Toyota aims to restore Japan output early 2012: source
By Kentaro Sugiyama
TOYKO (Reuters) - Toyota Motor Corp has told parts suppliers it aims to restore Japanese production to normal levels by early 2012, recovering from the impact of Thai flooding that hit suppliers, a source familiar with the situation said on Wednesday.
A Toyota spokeswoman declined to comment on the plans, although the company said on Wednesday its three Thai factories would resume partial operations on November 21 as it grapples with the impact of Thailand's worst flooding in 50 years.
Japan's top automaker has halted production at the three plants in its southeast Asia production hub since October 10 after flooding affected suppliers, forcing it to reduce production from October 24 in Japan, where output is running at 70 to 80 percent of planned levels.

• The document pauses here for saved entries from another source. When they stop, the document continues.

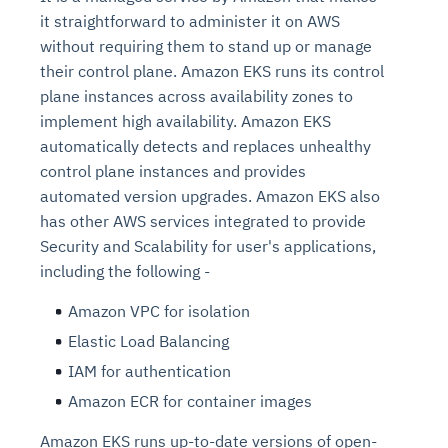
it straightforward to administer it on AWS
without requiring them to stand up or manage
their control plane. Amazon EKS runs its control
plane instances across availability zones to
implement high availability. Amazon EKS
automatically detects and replaces unhealthy
control plane instances and provides
automated version upgrades. Amazon EKS also
has other AWS services integrated to provide
Security and Scalability for user's applications,
including the following -
Amazon VPC for isolation
Elastic Load Balancing
IAM for authentication
Amazon ECR for container images
Amazon EKS runs up-to-date versions of open-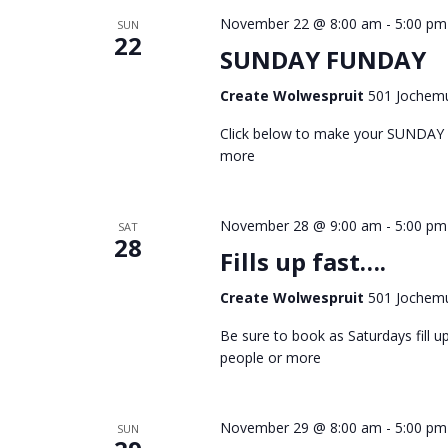
November 22 @ 8:00 am
-
5:00 pm
SUN
22
SUNDAY FUNDAY
Create Wolwespruit
501 Jochemu
Click below to make your SUNDAY
more
November 28 @ 9:00 am
-
5:00 pm
SAT
28
Fills up fast….
Create Wolwespruit
501 Jochemu
Be sure to book as Saturdays fill
people or more
November 29 @ 8:00 am
-
5:00 pm
SUN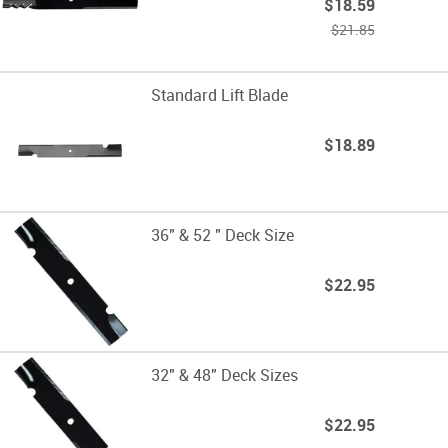
$18.59
$21.85
Standard Lift Blade
$18.89
36" & 52 " Deck Size
$22.95
32" & 48" Deck Sizes
$22.95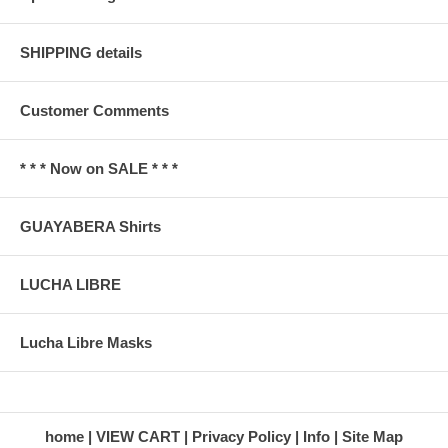
SHIPPING details
Customer Comments
* * * Now on SALE * * *
GUAYABERA Shirts
LUCHA LIBRE
Lucha Libre Masks
home
VIEW CART
Privacy Policy
Info
Site Map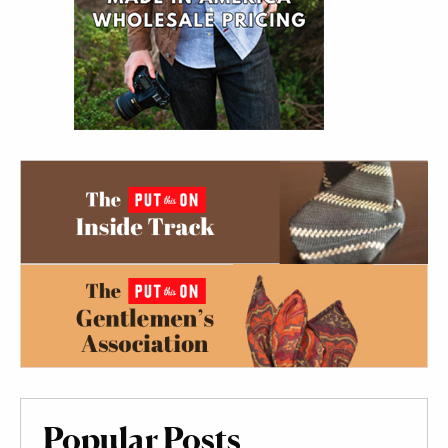
Popular Posts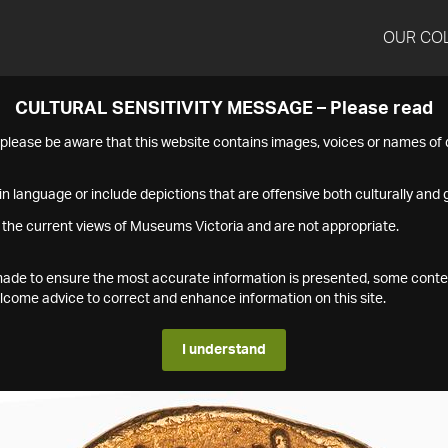
OUR CO
CULTURAL SENSITIVITY MESSAGE – Please read
s please be aware that this website contains images, voices or names o
n language or include depictions that are offensive both culturally and g
 the current views of Museums Victoria and are not appropriate.
s made to ensure the most accurate information is presented, some conte
ome advice to correct and enhance information on this site.
I understand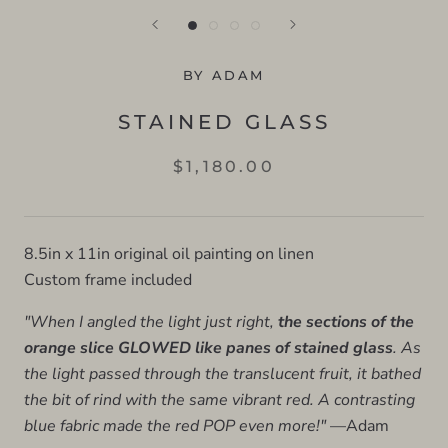
BY ADAM
STAINED GLASS
$1,180.00
8.5in x 11in original oil painting on linen
Custom frame included
"When I angled the light just right,
the sections of the
orange slice GLOWED like panes of stained glass
. As
the light passed through the translucent fruit, it bathed
the bit of rind with the same vibrant red. A contrasting
blue fabric made the red POP even more!"
—Adam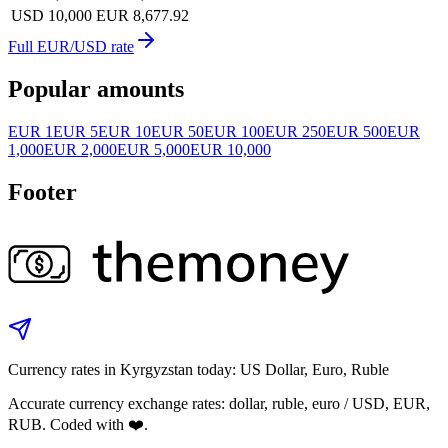
USD 10,000
EUR 8,677.92
Full EUR/USD rate
Popular amounts
EUR 1
EUR 5
EUR 10
EUR 50
EUR 100
EUR 250
EUR 500
EUR
1,000
EUR 2,000
EUR 5,000
EUR 10,000
Footer
Currency rates in Kyrgyzstan today: US Dollar, Euro, Ruble
Accurate currency exchange rates: dollar, ruble, euro / USD, EUR,
RUB. Coded with ❤️.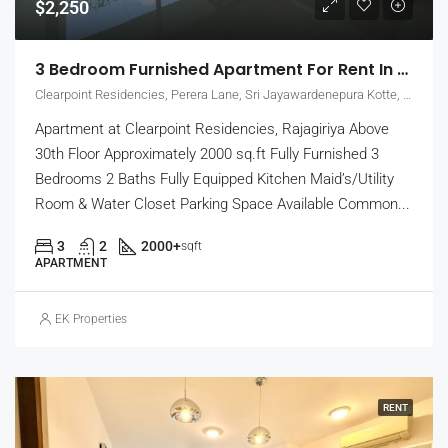
$2,250
3 Bedroom Furnished Apartment For Rent In Clearpoint Residencies, Rajagiriya (EK-1466)
Clearpoint Residencies, Perera Lane, Sri Jayawardenepura Kotte, Sri Lanka
Apartment at Clearpoint Residencies, Rajagiriya Above
30th Floor Approximately 2000 sq.ft Fully Furnished 3
Bedrooms 2 Baths Fully Equipped Kitchen Maid’s/Utility
Room & Water Closet Parking Space Available Common...
3
2
2000+
sqft
APARTMENT
EK Properties
RENT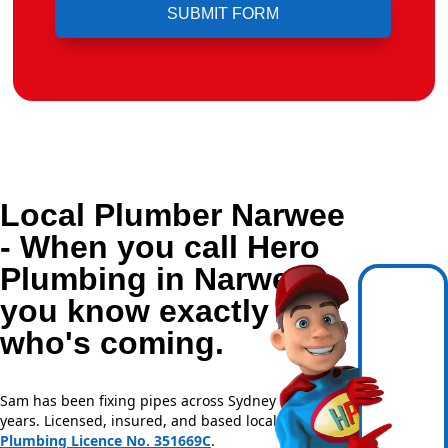
Local Plumber Narwee
- When you call Hero
Plumbing in Narwee,
you know exactly
who's coming.
Sam has been fixing pipes across Sydney for over 20
years. Licensed, insured, and based locally —
NSW
Plumbing Licence No. 351669C
.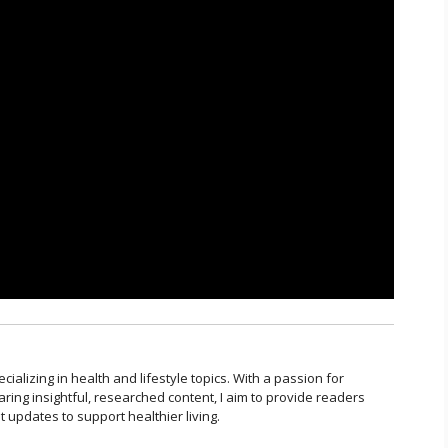
cializing in health and lifestyle topics. With a passion for
ring insightful, researched content, I aim to provide readers
t updates to support healthier living.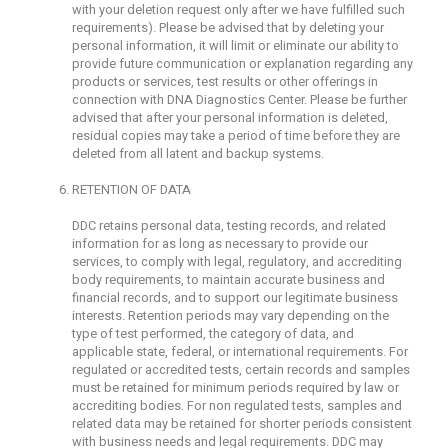
with your deletion request only after we have fulfilled such
requirements). Please be advised that by deleting your
personal information, it will limit or eliminate our ability to
provide future communication or explanation regarding any
products or services, test results or other offerings in
connection with DNA Diagnostics Center. Please be further
advised that after your personal information is deleted,
residual copies may take a period of time before they are
deleted from all latent and backup systems.
RETENTION OF DATA
DDC retains personal data, testing records, and related
information for as long as necessary to provide our
services, to comply with legal, regulatory, and accrediting
body requirements, to maintain accurate business and
financial records, and to support our legitimate business
interests. Retention periods may vary depending on the
type of test performed, the category of data, and
applicable state, federal, or international requirements. For
regulated or accredited tests, certain records and samples
must be retained for minimum periods required by law or
accrediting bodies. For non regulated tests, samples and
related data may be retained for shorter periods consistent
with business needs and legal requirements. DDC may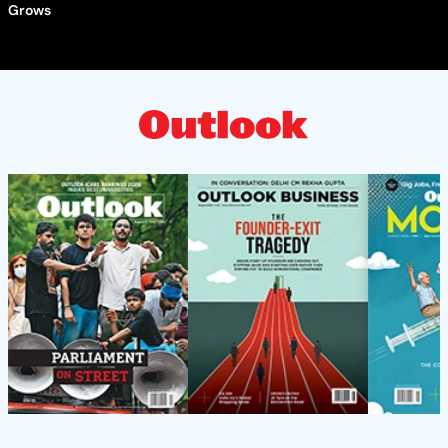
Grows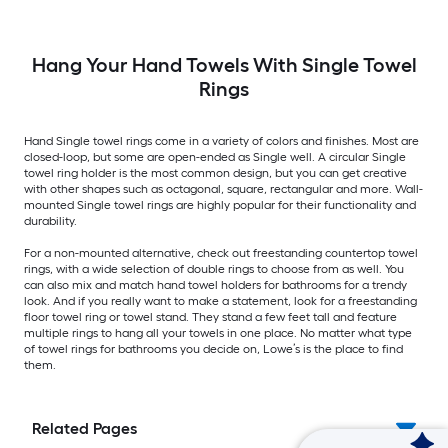
Hang Your Hand Towels With Single Towel
Rings
Hand Single towel rings come in a variety of colors and finishes. Most are
closed-loop, but some are open-ended as Single well. A circular Single
towel ring holder is the most common design, but you can get creative
with other shapes such as octagonal, square, rectangular and more. Wall-
mounted Single towel rings are highly popular for their functionality and
durability.
For a non-mounted alternative, check out freestanding countertop towel
rings, with a wide selection of double rings to choose from as well. You
can also mix and match hand towel holders for bathrooms for a trendy
look. And if you really want to make a statement, look for a freestanding
floor towel ring or towel stand. They stand a few feet tall and feature
multiple rings to hang all your towels in one place. No matter what type
of towel rings for bathrooms you decide on, Lowe’s is the place to find
them.
Related Pages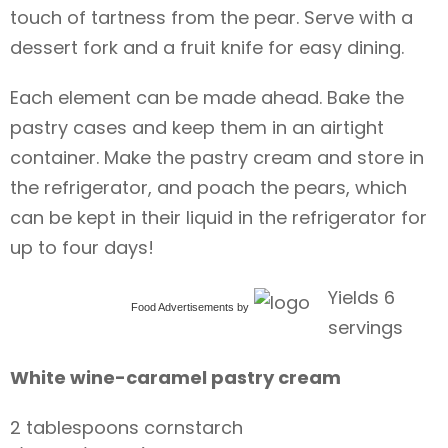
touch of tartness from the pear. Serve with a
dessert fork and a fruit knife for easy dining.
Each element can be made ahead. Bake the
pastry cases and keep them in an airtight
container. Make the pastry cream and store in
the refrigerator, and poach the pears, which
can be kept in their liquid in the refrigerator for
up to four days!
Yields 6
Food Advertisements
by
servings
White wine-caramel pastry cream
2 tablespoons cornstarch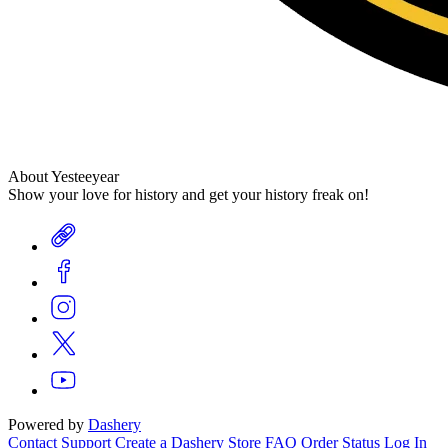
About Yesteeyear
Show your love for history and get your history freak on!
Powered by
Dashery
Contact Support
Create a Dashery Store
FAQ
Order Status
Log In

Toyota aims to secure alternative parts by the end of this year and return output to originally planned levels at the start of 2012, the source said, adding Toyota was also looking at how it might restore production from overseas plants at about the same pace as its recovery in Japan.
The plan is in line with analysts' expectations of a relatively swift restoration of production after Toyota said the disruption would not be as severe after as the March earthquake and tsunami in Japan.
"Our view was that it would take 1-1/2 to two months to resolve supply chain problems caused by flooding in Thailand," Bank of America Merrill Lynch auto analyst Takaki Nakanishi wrote in a research note.
"Our impression was that the company would make back much of the production lost in October-December before the end of the business year (on March 31)."